In the language of the writers of that day, (1796,) “rather than have a constitution such as the anti-federalists were contending for, (such as we are now contending for,) the Union ought to be dissolved;” and to prepare the way for that measure, the same methods were resorted to then that have always been relied on for that purpose, exciting prejudice against the south. Yes, sir, our northern brethren were then told, “that if the negroes were good for food, their southern masters would claim the right to destroy them at pleasure.” (Olive Branch, p. 267.) Sir, in 1814, all these topics were revived. Again we hear of “a northern confederacy.” “The slave states by themselves;” “the mountains are the natural boundary;” we want neither “the counsels nor the power of the west,” &c., &c. The papers teemed with accusations against the south and the west, and the calls for a dissolution of all connection with them were loud and strong. I cannot consent to go through the disgusting details. But to show the height to which the spirit of disaffection was carried, I will take you to the temple of the living God, and show you that sacred place, which should be devoted to the extension of “peace on earth and good will towards men,” where “one day’s truce ought surely to be allowed to the dissensions and animosities of mankind,” converted into a fierce arena of political strife, where, from the lips of the priest, standing between the horns of the altar, there went forth the most terrible denunciations against all who should be true to their country in the hour of her utmost need.

“If you do not wish,” said a reverend clergyman, in a sermon preached in Boston, on the 23d July, 1812, “to become the slaves of those who own slaves, and who are themselves the slaves of French slaves, you must either, in the language of the day, cut the connection, or so far alter the national compact as to insure to yourselves a due share in the government.” (Olive Branch, p. 319.) “The Union,” says the same writer, (p. 320,) “has been long since virtually dissolved, and it is full time that this part of the disunited states should take care of itself.”

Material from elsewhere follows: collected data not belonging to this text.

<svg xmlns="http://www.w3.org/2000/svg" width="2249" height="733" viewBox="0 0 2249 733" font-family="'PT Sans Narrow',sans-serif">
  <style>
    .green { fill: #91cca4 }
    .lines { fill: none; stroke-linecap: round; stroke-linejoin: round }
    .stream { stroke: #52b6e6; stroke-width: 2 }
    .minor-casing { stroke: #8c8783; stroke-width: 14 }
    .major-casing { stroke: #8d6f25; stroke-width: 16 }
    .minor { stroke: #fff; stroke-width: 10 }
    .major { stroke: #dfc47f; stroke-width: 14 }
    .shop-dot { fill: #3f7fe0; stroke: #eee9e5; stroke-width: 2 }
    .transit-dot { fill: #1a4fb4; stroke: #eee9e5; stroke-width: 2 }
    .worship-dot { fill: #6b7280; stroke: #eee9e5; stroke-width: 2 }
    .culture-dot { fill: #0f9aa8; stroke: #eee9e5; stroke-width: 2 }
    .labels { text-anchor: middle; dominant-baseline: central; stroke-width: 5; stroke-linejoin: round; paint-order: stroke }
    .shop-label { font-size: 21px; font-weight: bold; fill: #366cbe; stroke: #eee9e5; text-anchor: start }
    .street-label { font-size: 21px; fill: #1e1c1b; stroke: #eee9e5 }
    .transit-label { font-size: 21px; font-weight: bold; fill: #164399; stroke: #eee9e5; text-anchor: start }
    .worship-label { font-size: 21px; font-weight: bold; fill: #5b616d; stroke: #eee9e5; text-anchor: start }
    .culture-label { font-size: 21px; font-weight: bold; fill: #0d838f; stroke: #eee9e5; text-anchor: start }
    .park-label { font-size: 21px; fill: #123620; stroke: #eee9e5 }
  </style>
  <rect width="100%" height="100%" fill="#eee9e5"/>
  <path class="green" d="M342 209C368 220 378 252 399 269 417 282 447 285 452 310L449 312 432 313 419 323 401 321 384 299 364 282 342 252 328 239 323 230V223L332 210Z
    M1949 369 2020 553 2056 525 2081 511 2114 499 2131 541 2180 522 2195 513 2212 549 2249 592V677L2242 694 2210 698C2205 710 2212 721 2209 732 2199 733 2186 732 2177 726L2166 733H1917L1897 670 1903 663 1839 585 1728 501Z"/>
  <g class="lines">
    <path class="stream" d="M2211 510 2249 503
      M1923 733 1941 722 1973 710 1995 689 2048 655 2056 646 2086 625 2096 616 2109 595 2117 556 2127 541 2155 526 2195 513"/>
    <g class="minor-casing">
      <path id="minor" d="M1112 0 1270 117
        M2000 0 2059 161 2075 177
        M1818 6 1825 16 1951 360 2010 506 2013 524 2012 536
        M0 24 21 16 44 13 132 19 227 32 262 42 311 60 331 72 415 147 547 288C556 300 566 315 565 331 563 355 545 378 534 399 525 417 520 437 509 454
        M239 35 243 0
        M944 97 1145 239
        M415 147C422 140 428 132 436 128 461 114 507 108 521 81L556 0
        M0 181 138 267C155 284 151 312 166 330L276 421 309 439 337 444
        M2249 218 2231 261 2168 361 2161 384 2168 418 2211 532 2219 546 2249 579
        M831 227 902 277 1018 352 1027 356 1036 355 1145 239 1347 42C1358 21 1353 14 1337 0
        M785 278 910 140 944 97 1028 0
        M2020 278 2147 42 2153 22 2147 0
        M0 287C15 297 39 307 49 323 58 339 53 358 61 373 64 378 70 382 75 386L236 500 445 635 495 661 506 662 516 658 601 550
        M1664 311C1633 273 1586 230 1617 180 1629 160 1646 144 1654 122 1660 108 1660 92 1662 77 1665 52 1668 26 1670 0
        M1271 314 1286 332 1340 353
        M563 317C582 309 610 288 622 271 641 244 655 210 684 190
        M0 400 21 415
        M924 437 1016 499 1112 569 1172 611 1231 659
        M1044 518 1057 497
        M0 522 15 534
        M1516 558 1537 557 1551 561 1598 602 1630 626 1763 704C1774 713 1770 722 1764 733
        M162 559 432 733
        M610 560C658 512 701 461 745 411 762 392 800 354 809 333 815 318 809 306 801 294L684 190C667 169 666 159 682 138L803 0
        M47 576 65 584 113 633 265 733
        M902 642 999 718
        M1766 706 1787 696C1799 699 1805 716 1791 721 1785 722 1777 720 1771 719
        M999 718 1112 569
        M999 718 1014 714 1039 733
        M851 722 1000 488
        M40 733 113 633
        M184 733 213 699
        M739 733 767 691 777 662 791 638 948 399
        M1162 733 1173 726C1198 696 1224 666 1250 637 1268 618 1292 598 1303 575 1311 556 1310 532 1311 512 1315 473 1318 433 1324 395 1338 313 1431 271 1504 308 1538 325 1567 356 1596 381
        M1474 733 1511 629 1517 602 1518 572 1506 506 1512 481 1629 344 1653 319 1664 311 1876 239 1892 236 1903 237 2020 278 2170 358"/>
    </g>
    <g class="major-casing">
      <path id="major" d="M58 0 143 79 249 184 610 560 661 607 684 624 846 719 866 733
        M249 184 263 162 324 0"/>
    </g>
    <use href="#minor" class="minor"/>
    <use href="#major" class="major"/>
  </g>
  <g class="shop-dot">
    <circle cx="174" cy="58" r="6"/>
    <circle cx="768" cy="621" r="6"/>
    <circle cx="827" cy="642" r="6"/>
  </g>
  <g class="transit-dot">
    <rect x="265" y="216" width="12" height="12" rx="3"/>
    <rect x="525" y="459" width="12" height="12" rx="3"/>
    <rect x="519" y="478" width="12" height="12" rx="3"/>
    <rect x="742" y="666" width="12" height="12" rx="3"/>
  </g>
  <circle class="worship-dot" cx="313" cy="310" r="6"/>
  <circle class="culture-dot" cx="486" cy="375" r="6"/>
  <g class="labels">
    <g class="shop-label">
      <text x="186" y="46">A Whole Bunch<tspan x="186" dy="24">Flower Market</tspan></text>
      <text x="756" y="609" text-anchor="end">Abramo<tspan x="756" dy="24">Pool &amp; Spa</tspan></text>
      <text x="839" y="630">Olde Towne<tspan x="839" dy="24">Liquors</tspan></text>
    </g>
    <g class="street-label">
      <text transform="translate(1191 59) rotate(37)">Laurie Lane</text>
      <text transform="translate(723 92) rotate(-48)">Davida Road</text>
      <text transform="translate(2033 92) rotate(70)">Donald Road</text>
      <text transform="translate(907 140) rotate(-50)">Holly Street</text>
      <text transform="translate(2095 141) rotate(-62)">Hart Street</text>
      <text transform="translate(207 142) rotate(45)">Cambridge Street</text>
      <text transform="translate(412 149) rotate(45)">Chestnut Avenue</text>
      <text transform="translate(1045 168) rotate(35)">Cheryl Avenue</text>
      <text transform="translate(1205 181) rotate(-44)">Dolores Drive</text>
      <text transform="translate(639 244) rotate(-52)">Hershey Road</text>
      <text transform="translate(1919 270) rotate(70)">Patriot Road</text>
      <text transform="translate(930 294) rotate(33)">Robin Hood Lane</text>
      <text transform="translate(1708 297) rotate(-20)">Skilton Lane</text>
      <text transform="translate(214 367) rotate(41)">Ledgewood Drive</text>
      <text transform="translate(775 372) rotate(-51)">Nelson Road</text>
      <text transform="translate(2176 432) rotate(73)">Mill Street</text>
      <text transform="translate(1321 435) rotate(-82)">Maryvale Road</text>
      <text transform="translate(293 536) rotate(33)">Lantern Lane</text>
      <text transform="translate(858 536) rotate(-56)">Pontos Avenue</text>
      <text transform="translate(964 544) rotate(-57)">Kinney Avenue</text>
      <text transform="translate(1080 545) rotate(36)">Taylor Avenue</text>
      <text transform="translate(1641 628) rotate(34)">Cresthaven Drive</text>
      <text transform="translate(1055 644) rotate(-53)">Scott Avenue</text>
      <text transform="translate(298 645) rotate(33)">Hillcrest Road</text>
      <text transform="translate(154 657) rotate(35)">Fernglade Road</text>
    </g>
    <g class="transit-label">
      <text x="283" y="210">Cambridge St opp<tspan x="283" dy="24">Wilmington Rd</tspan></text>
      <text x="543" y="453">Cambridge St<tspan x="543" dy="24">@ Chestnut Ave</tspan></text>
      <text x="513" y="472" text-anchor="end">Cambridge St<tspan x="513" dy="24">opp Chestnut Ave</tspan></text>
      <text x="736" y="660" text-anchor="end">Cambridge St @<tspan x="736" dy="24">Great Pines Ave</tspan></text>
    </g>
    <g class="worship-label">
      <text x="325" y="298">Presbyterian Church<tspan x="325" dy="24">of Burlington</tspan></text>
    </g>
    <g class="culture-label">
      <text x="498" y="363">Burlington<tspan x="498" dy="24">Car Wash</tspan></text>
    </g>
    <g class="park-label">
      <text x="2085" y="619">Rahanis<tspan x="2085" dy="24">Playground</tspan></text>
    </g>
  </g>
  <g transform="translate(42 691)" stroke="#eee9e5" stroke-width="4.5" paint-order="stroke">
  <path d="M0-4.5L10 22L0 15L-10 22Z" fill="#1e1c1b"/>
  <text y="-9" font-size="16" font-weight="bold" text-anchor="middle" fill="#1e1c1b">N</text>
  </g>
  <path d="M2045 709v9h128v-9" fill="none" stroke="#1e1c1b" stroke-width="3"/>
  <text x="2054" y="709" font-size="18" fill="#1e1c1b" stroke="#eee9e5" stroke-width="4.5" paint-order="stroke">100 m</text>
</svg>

Another reverend gentleman, pastor of a church at Medford, (p. 321,) issues his anathema—“Let him stand accursed”—against all, all who, by their “personal services,” for “loans of money,” “conversation,” or “writing,” or “influence,” give countenance or support to the unrighteous war, in the following terms: “That man is an accomplice in the wickedness—he loads his conscience with the blackest crimes—he brings the guilt of blood upon his soul, and in the sight of God and his law, he is a murderer.”

One or two more quotations, sir, and I shall have done. A reverend doctor of divinity, the pastor of a church at Byfield, Massachusetts, on the 7th of April, 1814, thus addresses his flock, (p. 321:) “The Israelites became weary of yielding the fruit of their labor to pamper their splendid tyrants. They left their political woes. They separated; where is our Moses? Where the rod of his miracles? Where is our Aaron? Alas! no voice from the burning bush has directed them here.”